Before we enter upon this investigation,it is proper to place the proposition to be discussed in terms somewhat more definite and precise than those which the author has employed.What,then,is meant by "final judge and interpreter?"In the ordinary acceptation of these terms,we should understand by them a tribunal having lawful cognizance of a subject,and from whose decisions there is no appeal.In this view of the question,there can be no difficulty in admitting that the decisions of the Supreme Court are final and conclusive.Whatever comes within the legitimate cognizance of that tribunal,it has a right to decide,whether it be a question of the law or of the Constitution,and no other tribunal can reverse its decision.
The Constitution,which creates the Supreme Court,creates no other court of superior or appellate jurisdiction to it,and,consequently,its decisions are strictly "final."There is no power in the same government to which that court belongs to reverse or control it,nor are there any means therein of resisting its authority.So far,therefore,as the Federal Constitution has provided for the subject at all,the Supreme Court is,beyond question,the final judge or arbiter;and this,too,whether the jurisdiction which it exercises be legitimate or usurped.
The terms "constitutional controversies"are still more indefinite.
Every controversy which is submitted to the decision of a judicial tribunal,whether State or federal,necessarily involves the constitutionality of the law under which it arises.If the law be not constitutional,the court cannot enforce it,and,of course,the question whether it be constitutional or not,necessarily arises in every case to which the court is asked to apply it.The very act of enforcing a law presupposes that its constitutionality has been determined.In this sense,every court,whether State or federal,is the "judge or arbiter of constitutional controversies,"arising in causes before it and if there be no appeal from its decision,it is the "final"
judge or arbiter,in the sense already expressed.
Let us now inquire what "constitutional controversies"the federal courts have authority to decide,and how far its decisions are final and conclusive against all the world.
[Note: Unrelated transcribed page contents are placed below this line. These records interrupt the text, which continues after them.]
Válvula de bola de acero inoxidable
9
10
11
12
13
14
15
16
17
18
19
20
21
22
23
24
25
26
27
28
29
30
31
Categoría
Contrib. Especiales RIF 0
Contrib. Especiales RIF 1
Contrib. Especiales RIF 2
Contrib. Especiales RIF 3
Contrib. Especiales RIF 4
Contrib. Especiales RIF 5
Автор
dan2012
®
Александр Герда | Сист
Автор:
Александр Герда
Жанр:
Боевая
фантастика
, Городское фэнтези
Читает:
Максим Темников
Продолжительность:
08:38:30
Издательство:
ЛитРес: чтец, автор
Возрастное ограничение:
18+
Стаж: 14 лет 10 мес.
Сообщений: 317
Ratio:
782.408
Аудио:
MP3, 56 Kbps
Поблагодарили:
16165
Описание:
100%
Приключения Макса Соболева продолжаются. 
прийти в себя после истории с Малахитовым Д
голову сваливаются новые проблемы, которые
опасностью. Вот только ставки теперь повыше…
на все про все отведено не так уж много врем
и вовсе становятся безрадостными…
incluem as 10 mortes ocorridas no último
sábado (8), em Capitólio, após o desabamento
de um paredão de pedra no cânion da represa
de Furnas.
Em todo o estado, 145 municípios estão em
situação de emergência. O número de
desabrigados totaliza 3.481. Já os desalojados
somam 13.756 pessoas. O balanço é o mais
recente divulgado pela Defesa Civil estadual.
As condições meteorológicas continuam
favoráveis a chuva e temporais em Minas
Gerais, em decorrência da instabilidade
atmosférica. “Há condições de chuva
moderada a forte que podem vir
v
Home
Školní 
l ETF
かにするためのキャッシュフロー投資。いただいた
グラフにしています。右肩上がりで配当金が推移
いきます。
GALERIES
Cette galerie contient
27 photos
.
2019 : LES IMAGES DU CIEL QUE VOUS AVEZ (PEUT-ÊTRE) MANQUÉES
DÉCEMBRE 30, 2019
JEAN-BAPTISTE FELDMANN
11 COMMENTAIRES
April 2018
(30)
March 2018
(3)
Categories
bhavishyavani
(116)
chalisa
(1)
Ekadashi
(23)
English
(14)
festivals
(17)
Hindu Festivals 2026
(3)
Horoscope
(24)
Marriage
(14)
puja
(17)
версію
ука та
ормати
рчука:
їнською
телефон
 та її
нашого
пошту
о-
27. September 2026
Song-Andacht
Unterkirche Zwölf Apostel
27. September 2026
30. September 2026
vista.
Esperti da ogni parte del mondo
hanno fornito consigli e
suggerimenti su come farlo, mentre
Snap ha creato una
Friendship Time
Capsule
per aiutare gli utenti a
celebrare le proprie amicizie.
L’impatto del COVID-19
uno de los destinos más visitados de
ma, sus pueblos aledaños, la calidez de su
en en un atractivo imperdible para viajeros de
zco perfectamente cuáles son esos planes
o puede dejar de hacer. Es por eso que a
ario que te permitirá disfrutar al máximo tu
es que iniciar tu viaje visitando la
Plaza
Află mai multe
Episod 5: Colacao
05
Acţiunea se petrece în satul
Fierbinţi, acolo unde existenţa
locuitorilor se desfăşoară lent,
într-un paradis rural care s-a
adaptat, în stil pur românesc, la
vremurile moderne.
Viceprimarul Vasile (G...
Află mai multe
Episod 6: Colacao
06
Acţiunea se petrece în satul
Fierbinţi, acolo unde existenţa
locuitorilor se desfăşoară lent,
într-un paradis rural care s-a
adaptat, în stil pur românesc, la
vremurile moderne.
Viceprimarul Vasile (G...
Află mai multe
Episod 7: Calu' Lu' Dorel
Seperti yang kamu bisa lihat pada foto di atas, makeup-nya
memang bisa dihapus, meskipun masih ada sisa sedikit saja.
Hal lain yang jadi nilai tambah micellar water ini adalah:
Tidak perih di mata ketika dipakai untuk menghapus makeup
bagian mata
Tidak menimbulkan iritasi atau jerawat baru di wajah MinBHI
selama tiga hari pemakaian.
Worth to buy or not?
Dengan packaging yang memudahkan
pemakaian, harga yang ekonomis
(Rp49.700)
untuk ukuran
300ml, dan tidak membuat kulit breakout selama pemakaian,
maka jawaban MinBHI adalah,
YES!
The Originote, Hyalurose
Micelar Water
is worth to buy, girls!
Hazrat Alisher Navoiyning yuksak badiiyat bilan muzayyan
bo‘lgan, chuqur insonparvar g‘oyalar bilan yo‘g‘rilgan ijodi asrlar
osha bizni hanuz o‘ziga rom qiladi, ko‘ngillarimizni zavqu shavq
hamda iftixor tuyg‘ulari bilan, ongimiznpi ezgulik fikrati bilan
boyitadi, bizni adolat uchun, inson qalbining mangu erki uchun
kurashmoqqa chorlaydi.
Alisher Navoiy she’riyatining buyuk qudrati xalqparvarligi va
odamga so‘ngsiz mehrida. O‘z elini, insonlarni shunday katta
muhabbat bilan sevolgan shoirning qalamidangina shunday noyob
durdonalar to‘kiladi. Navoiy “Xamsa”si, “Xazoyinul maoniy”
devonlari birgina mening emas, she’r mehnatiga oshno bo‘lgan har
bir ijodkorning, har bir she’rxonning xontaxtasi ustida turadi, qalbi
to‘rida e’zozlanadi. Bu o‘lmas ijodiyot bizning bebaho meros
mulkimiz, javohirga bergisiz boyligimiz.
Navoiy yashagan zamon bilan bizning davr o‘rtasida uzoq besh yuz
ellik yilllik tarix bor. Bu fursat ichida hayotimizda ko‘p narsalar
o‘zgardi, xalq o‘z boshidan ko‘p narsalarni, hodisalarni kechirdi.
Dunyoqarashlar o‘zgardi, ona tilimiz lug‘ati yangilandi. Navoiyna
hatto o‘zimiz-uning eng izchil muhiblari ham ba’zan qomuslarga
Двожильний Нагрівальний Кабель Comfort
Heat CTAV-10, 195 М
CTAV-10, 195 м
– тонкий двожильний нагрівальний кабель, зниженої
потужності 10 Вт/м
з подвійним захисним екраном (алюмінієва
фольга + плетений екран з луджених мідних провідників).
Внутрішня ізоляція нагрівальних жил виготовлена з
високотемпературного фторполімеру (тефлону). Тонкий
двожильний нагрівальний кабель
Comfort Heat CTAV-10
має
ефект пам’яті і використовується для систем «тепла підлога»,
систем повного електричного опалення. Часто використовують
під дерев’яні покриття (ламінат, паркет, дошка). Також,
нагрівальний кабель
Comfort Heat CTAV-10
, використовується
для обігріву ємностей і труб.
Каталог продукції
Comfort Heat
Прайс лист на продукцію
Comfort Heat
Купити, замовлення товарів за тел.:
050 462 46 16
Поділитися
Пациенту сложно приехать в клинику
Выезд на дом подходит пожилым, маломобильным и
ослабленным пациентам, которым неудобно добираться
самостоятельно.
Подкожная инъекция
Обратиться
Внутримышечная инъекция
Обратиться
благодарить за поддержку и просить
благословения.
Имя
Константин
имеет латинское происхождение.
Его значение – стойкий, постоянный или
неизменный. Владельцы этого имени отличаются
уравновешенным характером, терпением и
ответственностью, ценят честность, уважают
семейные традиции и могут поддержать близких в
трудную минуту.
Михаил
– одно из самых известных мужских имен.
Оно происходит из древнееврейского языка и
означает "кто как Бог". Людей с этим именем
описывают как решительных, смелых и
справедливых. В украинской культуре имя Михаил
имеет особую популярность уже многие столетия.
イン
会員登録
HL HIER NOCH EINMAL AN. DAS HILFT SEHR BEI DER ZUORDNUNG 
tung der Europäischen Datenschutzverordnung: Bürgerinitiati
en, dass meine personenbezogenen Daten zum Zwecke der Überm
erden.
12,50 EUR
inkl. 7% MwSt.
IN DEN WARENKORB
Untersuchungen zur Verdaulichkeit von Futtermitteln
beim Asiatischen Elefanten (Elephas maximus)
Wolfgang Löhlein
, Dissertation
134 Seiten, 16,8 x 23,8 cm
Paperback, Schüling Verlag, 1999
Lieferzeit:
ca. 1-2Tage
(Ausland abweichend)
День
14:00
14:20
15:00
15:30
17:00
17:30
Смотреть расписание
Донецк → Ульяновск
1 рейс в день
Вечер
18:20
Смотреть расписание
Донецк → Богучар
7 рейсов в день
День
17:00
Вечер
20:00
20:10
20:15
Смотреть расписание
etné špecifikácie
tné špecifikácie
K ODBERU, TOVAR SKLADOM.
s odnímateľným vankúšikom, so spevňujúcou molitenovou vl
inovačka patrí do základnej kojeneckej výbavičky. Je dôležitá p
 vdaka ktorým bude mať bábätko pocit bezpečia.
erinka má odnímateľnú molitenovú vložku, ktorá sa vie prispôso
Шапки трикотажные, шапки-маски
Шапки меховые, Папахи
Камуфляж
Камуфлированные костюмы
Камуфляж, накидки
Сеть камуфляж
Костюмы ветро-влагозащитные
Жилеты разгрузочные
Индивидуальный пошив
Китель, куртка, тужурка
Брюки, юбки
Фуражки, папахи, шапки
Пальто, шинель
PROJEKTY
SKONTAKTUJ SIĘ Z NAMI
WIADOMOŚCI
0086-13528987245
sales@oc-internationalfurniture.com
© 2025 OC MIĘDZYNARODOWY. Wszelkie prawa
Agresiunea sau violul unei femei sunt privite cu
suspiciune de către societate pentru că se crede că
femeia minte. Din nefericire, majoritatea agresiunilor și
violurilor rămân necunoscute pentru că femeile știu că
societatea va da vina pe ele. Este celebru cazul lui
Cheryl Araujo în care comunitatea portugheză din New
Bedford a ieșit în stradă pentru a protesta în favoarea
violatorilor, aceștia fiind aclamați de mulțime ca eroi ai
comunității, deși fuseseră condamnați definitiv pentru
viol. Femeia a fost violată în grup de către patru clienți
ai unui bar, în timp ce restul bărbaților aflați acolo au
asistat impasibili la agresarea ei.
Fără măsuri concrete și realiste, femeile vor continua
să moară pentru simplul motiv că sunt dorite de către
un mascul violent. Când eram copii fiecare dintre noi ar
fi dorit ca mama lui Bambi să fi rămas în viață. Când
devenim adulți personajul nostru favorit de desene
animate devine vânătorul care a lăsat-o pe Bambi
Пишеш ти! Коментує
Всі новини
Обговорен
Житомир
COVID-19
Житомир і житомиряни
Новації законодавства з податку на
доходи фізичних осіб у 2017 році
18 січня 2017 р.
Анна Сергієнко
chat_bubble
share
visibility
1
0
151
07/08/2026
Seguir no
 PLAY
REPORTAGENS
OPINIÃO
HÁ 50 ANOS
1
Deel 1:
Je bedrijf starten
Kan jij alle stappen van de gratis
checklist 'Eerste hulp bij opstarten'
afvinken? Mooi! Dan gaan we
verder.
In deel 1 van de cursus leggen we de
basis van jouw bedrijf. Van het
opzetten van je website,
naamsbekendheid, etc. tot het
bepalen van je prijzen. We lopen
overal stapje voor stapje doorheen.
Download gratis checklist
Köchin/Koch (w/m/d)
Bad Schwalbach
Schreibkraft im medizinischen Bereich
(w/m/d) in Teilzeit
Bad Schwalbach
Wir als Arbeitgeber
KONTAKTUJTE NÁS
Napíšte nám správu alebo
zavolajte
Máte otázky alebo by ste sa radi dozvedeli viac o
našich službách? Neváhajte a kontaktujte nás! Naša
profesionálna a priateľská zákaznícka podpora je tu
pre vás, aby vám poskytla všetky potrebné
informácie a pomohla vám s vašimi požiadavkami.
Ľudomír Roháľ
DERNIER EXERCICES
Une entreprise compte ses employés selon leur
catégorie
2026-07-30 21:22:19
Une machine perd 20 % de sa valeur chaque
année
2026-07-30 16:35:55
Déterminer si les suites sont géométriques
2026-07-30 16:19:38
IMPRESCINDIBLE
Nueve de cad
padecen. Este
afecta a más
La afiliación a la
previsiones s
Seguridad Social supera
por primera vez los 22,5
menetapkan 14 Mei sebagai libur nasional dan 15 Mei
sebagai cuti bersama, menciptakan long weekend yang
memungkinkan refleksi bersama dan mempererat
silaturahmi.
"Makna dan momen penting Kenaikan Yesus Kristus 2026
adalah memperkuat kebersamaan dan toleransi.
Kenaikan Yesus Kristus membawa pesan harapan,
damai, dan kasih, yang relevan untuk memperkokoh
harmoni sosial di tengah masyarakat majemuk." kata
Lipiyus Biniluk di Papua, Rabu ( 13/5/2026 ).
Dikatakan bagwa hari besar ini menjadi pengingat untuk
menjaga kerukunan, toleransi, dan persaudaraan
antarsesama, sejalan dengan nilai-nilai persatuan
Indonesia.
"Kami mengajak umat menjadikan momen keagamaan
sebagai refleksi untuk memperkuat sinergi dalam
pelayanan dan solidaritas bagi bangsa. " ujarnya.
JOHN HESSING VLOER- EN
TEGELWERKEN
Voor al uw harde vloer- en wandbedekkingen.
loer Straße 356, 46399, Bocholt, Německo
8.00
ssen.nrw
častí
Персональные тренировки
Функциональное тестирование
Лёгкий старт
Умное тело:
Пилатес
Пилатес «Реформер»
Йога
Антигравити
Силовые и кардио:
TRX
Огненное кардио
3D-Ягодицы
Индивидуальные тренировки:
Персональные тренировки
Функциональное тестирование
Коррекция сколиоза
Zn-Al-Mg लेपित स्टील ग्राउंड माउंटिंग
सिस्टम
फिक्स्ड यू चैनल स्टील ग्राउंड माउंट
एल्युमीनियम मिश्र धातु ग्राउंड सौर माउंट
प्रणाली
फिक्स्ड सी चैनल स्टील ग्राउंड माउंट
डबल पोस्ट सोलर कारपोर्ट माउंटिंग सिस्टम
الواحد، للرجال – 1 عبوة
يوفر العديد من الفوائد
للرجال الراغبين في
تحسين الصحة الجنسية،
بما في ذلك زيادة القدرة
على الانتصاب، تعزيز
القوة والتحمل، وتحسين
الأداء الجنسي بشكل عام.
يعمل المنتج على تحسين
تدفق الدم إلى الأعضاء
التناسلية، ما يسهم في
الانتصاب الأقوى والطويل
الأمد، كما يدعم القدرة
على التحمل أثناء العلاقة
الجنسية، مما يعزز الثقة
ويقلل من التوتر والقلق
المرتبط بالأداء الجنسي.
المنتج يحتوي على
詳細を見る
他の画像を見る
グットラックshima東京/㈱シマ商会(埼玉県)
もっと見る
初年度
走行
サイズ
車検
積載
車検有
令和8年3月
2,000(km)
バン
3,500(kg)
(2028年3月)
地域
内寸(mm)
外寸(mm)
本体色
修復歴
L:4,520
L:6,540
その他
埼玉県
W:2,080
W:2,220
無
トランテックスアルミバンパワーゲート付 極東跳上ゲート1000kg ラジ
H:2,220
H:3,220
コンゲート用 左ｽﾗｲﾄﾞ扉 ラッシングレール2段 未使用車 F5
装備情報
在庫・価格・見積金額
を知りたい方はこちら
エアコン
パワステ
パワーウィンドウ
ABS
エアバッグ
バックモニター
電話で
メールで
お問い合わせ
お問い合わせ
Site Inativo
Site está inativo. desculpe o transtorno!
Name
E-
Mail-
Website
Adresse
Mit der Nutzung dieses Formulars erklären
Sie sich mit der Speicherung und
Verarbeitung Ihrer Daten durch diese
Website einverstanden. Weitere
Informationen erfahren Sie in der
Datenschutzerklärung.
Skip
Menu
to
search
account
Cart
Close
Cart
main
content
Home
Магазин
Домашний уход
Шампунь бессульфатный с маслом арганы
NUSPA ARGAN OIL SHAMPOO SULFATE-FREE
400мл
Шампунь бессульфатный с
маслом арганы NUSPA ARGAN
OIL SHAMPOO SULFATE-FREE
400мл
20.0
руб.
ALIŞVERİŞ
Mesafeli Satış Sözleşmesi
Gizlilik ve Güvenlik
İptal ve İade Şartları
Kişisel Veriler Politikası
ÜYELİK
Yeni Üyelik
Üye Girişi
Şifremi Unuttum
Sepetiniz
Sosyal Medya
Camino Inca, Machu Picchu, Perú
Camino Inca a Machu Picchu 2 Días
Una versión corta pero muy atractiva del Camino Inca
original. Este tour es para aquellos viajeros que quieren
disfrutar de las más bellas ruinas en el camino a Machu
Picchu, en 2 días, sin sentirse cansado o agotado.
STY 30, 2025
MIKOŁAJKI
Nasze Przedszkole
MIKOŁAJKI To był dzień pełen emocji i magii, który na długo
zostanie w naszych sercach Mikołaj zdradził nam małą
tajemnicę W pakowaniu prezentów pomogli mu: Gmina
The third article of the Constitution provides that "the judicial powers shall extend to all cases in law and equity,arising under this Constitution,the laws of the United States,and the treaties made,or which shall be made,under their authority;to all cases affecting ambassadors,other public ministers and consuls to all cases of admiralty and maritime jurisdiction to controversies to which the United States shall be a party;to controversies between two or more States;between a State and citizens of another State;
between citizens of different States;between citizens of the same State,claiming lands under grants of different States;and between a State and the citizens thereof,and foreign States,citizens or subjects."
The eleventh amendment provides that "the judicial power of the United States shall not be construed to extend to any suit in law or equity,commenced or prosecuted against one of the United States by citizens of another State,or by citizens and subjects of any foreign State."
It will be conceded on all hands that the federal courts have no jurisdiction except what is here conferred.The judiciary,as a part of the Federal Government,derives its powers only from the Constitution which creates that government.The term "cases"implies that the subject matter shall be proper for judicial decision;and the parties between whom alone jurisdiction can be entertained,are specifically enumerated.Beyond these "cases"and these parties they have no jurisdiction.
There is no part of the Constitution in which the framers of it have displayed a more jealous care of the rights of the States,than in the limitations of the judicial power.It is remarkable that no power is conferred except what is absolutely necessary to carry into effect the general design,and accomplish the general object of the States,as independent,confederated States.The federal tribunals cannot take cognizance of any case whatever in which all the States have not an equal and common interest that a just and impartial decision shall be had.A brief analysis of the provisions of the Constitution will make this sufficiently clear.
Cases "arising under the Constitution"are those in which some right or privilege is denied,which the Constitution confers,or something is done which the Constitution prohibits,as expressed in the Constitution itself.Those which arise "under the laws of the United States"are such as involve rights or duties,which result from the legislation of Congress.
Cases of these kinds are simply the carrying out of the compact or agreement made between the States,by the Constitution itself,and,of course,all the States are alike interested in them.For this reason alone,if there were no other,they ought to be entrusted to the common tribunals of all the States.There is another reason,however,equally conclusive.The judicial should always be at least co-extensive with the legislative power;for it would be a strange anomaly,and could produce nothing but disorder and confusion,to confer on a government the power to make a law,without conferring at the same time the right to interpret and the power to enforce it.